好きという気持ちが溢れて、楽になりたかった。
彼は、呆気にとられるような顔をして、口元に手をやる。「うっそだろー」とか、「まじか」とか言って、酷く混乱しているようだ。
「ごめん」
僕は謝った。言ったあとで無性に申し訳なくてたまらなくなったんだ。
「いや、俺の方こそごめん。ていうか、お前のそういうの知らなくて……」
「いいよ」
「合コンの時、すごい酷いこと言った、ような気が、する……すまない」
「小早川くん……」
「そっか……そうなのか……」
彼は何度も頷くように頭を振った。
「うん」
「俺は……男を好きになる、とか無理だけど、……お前のこと軽蔑したりしてない。ほんと、あの時酷いこと言って悪かった」
やっぱり思ったとおりにカッコイイ人だ。
推しの誠意にやられる。
「いいんだ。別に君とどうかなりたいとか思ってないし、合コンの時は自分もそういうフリをしたから。小早川くんは悪くないよ」
「…………でもお前のその悩み、すんげー大きいな」
「僕から見たら小早川くんのほうがすごい悩みだと思う。家族にバイト代を盗られたの?」
「親父がなっ!」
その話になると、彼はまた顔を赤くして喋りだした。鼻も赤くて。止まらなかった。余程鬱憤が溜まっているらしい。でも話を聞けば聞くほど、僕にも彼の辛さが分かったんだ。その家を早く出て自立するためにも大学に行きたいと思ってる熱意が痛いくらいに伝わってきた。

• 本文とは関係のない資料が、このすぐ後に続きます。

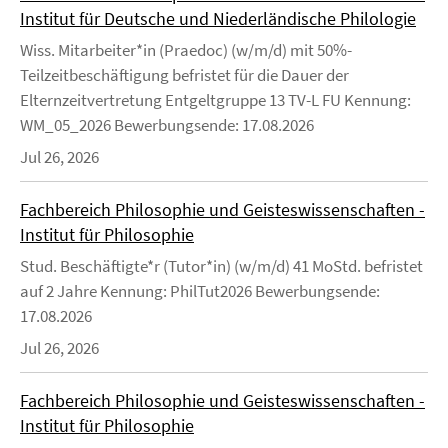
Institut für Deutsche und Niederländische Philologie
Wiss. Mitarbeiter*in (Praedoc) (w/m/d) mit 50%-
Teilzeitbeschäftigung befristet für die Dauer der
Elternzeitvertretung Entgeltgruppe 13 TV-L FU Kennung:
WM_05_2026 Bewerbungsende: 17.08.2026
Jul 26, 2026
Fachbereich Philosophie und Geisteswissenschaften -
Institut für Philosophie
Stud. Beschäftigte*r (Tutor*in) (w/m/d) 41 MoStd. befristet
auf 2 Jahre Kennung: PhilTut2026 Bewerbungsende:
17.08.2026
Jul 26, 2026
Fachbereich Philosophie und Geisteswissenschaften -
Institut für Philosophie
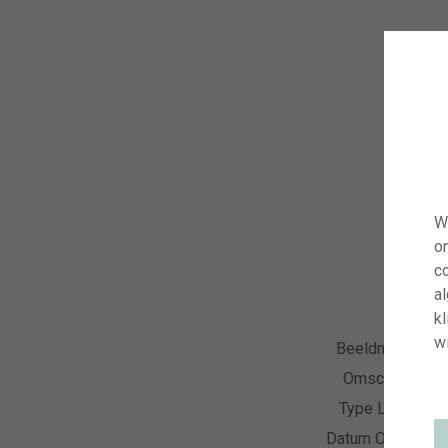
W
o
co
a
kl
wi
Beeldnummer
Omschrijving
Type Licentie
Datum Opname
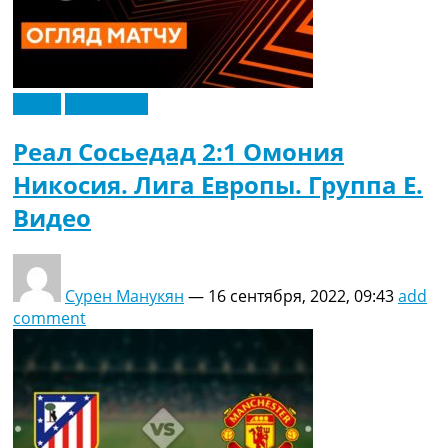
Видео
Эксклюзив
Реал Сосьедад 2:1 Омония
Никосия. Лига Европы. Группа E.
Видео
Сурен Манукян
—
16 сентября, 2022, 09:43
add
comment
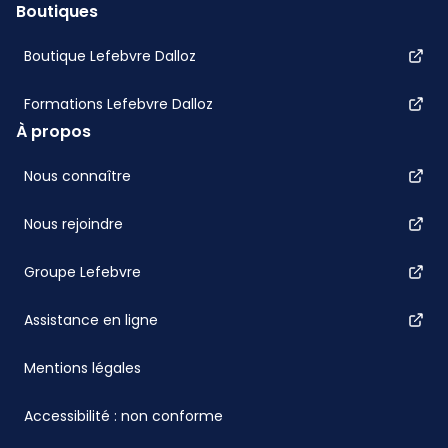
Boutiques
Boutique Lefebvre Dalloz
Formations Lefebvre Dalloz
À propos
Nous connaître
Nous rejoindre
Groupe Lefebvre
Assistance en ligne
Mentions légales
Accessibilité : non conforme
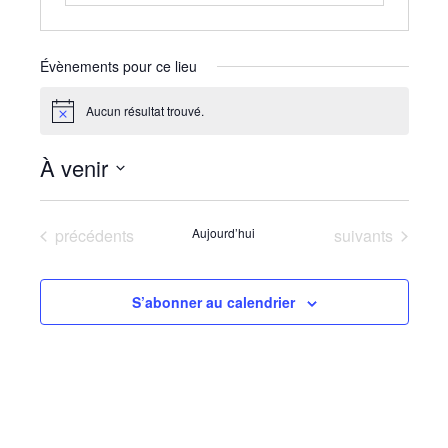
Évènements pour ce lieu
Aucun résultat trouvé.
Notice
À venir
Sélectionnez
une
Évènements
Évènements
précédents
Aujourd’hui
suivants
date.
S’abonner au calendrier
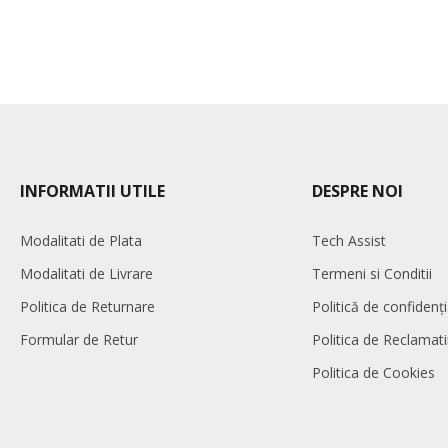
INFORMATII UTILE
DESPRE NOI
Modalitati de Plata
Tech Assist
Modalitati de Livrare
Termeni si Conditii
Politica de Returnare
Politică de confidenți
Formular de Retur
Politica de Reclamati
Politica de Cookies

「璃空、聞いてくれてありがとな。今日のこれってお互いの秘密な」
最後、僕の下の名前を呼んで、にっと笑ってくれる小早川くんはとても素敵で、僕の心がキュンと暖かくなる。彼が本当に幸せになればいいのにな。本気でそう願った。
今夜、締め切っている心の扉を少し開けることに成功したような気がする。僕だけじゃないんだと。みんな何かしら普通を演じてるんだとわかった気がする。
この世は【普通】を欲しているから。